The solution
A safe AI mentor for inclusive local governance
The mentor helps users understand procedures, prepare civic communication, and learn safe AI habits while keeping clear limits and escalation rules.
AI is transforming public life - but not everyone is included
The issue
Before introducing the tool, look at the gaps. These are the everyday barriers that keep local civic actors from participating fully - even when the rights and procedures are clearly on their side.
What it produces
How AMSA responds
Confidence gap
Elected women and local actors want to participate more actively, but lack preparation support, clear procedures, or confidence in formal spaces.
Structured preparation: questions, respectful institutional wording, and a verification list before each session.
Information gap
Citizens and CSOs often don't know how advisory bodies, petitions, council sessions, or access-to-information procedures actually work.
Clear explanations of channels and steps, anchored in the Constitution and Organic Law 113.14, in the user's own language.
Language gap
Governance information is technical, formal, or inaccessible to people who need Arabic, Darija, Amazigh-sensitive wording, or simplified explanations.
Native Darija understanding, plain-language explanations, and respectful institutional Arabic when needed.
Trust and safety gap
Without safeguards, AI can generate misinformation, expose private data, or produce answers that sound official but were never verified.
Source-backed answers, verification prompts, no personal data collection, and explicit escalation when expertise is required.
Grounded in trusted civic references, with clear limits
Responsible-use promise
AMSA is designed for civic and procedural guidance. It helps users understand, prepare, and verify. It does not replace lawyers, public authorities, or official administrative decisions.
Provide clear limits - never present uncertain answers as official decisions
Encourage source verification - every answer points to its legal basis
Protect users from unsafe sharing of personal data
Guide users toward human support when expertise or institutional verification is needed
Respect the user's language register - Darija, Arabic, French, English
Meet AMSA: your digital mentor for accountability and civic participation
Practical civic and digital guidance
AMSA combines trusted local governance content, practical AI literacy, human-centered co-design, and clear responsible-use safeguards.
AMSA provides civic and procedural guidance based on trusted sources, with clear escalation rules for cases requiring legal or institutional verification.
Understand procedures
Simplify local governance procedures, advisory bodies, petitions, and council preparation.
Prepare communication
Draft civic messages, questions for meetings, advocacy notes, and accessible explanations.
Use AI safely
Learn privacy, source verification, misinformation awareness, and limits of AI-generated answers.
Know when to escalate
Identify when to seek human expertise or institutional support - and distinguish sensitive cases that require legal verification or expert consultation.
Grounded in Morocco’s local governance framework
Legal and civic reference base
AMSA-AI was scoped around official Moroccan civic and procedural sources already contained in the project corpus.
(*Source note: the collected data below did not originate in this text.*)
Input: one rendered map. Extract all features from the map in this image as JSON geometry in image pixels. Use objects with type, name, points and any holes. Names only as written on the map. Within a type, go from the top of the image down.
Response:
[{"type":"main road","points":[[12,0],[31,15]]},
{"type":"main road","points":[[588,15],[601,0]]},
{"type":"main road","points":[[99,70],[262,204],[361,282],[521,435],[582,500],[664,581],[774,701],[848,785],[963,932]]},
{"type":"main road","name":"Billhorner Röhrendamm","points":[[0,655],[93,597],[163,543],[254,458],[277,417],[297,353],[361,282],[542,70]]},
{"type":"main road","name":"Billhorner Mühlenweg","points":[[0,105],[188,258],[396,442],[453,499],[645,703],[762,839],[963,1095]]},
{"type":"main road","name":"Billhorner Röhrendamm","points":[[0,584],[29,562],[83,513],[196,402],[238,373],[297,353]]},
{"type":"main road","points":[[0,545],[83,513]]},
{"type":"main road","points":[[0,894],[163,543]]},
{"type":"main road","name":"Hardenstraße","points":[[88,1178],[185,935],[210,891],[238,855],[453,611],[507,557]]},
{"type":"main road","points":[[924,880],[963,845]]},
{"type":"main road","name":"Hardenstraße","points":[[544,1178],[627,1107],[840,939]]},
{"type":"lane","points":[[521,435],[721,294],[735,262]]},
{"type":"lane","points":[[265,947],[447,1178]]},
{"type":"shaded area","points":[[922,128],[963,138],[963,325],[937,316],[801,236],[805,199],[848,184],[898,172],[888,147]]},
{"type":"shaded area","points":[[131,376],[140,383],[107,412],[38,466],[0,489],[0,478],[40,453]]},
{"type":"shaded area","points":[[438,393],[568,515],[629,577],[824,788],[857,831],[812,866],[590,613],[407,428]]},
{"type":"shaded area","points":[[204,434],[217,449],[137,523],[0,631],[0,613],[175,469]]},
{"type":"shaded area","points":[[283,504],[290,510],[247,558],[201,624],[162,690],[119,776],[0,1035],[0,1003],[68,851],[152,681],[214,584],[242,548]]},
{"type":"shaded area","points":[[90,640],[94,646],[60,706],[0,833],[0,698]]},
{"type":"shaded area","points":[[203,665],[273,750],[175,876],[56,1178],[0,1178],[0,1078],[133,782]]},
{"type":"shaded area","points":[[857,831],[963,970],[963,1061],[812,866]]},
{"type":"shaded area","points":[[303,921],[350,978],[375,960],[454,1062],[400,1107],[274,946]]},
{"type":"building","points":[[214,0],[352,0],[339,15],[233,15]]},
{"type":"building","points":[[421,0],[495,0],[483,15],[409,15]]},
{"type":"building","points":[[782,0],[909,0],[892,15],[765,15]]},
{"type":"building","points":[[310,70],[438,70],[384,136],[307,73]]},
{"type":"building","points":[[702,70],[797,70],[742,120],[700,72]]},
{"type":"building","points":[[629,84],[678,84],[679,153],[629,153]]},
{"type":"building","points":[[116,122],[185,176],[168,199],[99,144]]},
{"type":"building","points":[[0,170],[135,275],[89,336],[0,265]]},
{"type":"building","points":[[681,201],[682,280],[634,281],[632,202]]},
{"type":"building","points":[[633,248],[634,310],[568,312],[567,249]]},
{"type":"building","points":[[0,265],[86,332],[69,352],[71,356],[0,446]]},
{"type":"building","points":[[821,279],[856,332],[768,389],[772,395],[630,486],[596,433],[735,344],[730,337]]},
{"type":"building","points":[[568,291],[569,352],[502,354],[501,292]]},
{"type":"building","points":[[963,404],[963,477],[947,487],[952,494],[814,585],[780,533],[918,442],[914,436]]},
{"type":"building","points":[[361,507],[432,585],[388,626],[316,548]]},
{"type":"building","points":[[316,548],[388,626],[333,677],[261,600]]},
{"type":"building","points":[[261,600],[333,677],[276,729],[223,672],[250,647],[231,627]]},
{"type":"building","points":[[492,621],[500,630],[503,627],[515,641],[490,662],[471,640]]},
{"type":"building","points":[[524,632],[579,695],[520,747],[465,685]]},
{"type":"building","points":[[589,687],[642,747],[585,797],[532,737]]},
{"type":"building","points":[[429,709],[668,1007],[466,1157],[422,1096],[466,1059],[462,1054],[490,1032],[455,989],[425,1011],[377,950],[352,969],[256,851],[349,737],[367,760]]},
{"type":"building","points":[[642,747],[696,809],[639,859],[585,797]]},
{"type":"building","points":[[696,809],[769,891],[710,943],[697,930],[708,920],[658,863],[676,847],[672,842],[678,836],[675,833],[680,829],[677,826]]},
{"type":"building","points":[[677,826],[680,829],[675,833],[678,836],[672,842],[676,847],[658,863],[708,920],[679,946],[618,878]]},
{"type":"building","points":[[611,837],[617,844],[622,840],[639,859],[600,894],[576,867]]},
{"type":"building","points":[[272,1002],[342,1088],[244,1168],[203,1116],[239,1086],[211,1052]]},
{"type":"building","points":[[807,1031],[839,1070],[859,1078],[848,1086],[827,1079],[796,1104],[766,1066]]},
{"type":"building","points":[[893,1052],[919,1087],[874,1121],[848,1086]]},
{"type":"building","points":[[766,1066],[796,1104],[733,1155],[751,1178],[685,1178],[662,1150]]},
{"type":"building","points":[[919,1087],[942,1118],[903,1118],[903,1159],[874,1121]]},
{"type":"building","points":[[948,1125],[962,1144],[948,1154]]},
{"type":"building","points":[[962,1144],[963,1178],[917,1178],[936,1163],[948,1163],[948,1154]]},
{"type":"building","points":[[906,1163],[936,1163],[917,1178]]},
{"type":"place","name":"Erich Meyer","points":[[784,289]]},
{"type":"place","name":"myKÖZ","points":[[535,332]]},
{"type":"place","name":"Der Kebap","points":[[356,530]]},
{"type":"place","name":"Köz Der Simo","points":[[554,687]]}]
These sources help AMSA explain participation channels, council preparation, petitions, advisory bodies, gender-sensitive planning, and access to information.
This reference base supports civic and procedural guidance only. It does not turn AMSA into a lawyer, public authority, or source of binding legal advice.
Constitution of Morocco 2011
Reference point for equality, participatory democracy, territorial governance, youth participation, and access to information.
Organic Law 113.14 on communes
Core source for commune councils, sessions, advisory mechanisms, petitions, local procedures, and citizen participation.
Organic Laws 111.14 and 112.14
Regional, prefectural, and provincial governance context for territorial collectivities beyond the commune level.
Petitions and participatory mechanisms
DGCT guides and procedural material for petitions, advisory bodies, civic participation, and public communication.
IEECAG and gender approach
Manuals and planning guides on equity, equal opportunities, gender approach, and advisory-body participation.
Constitution Article 19 and parity
The equality cornerstone: women and men hold equal civil, political, economic, social, and environmental rights, with the State committed to parity through the dedicated authority (APALD).
Gender-responsive budgeting
Gender-responsive budgeting (BSG), anchored in Organic Finance Law 130.13, frames how local plans and budgets turn equality into funded, inclusive measures.
Access to information references
Civic literacy references around the constitutional right to information and Law 31.13 in participation guidance.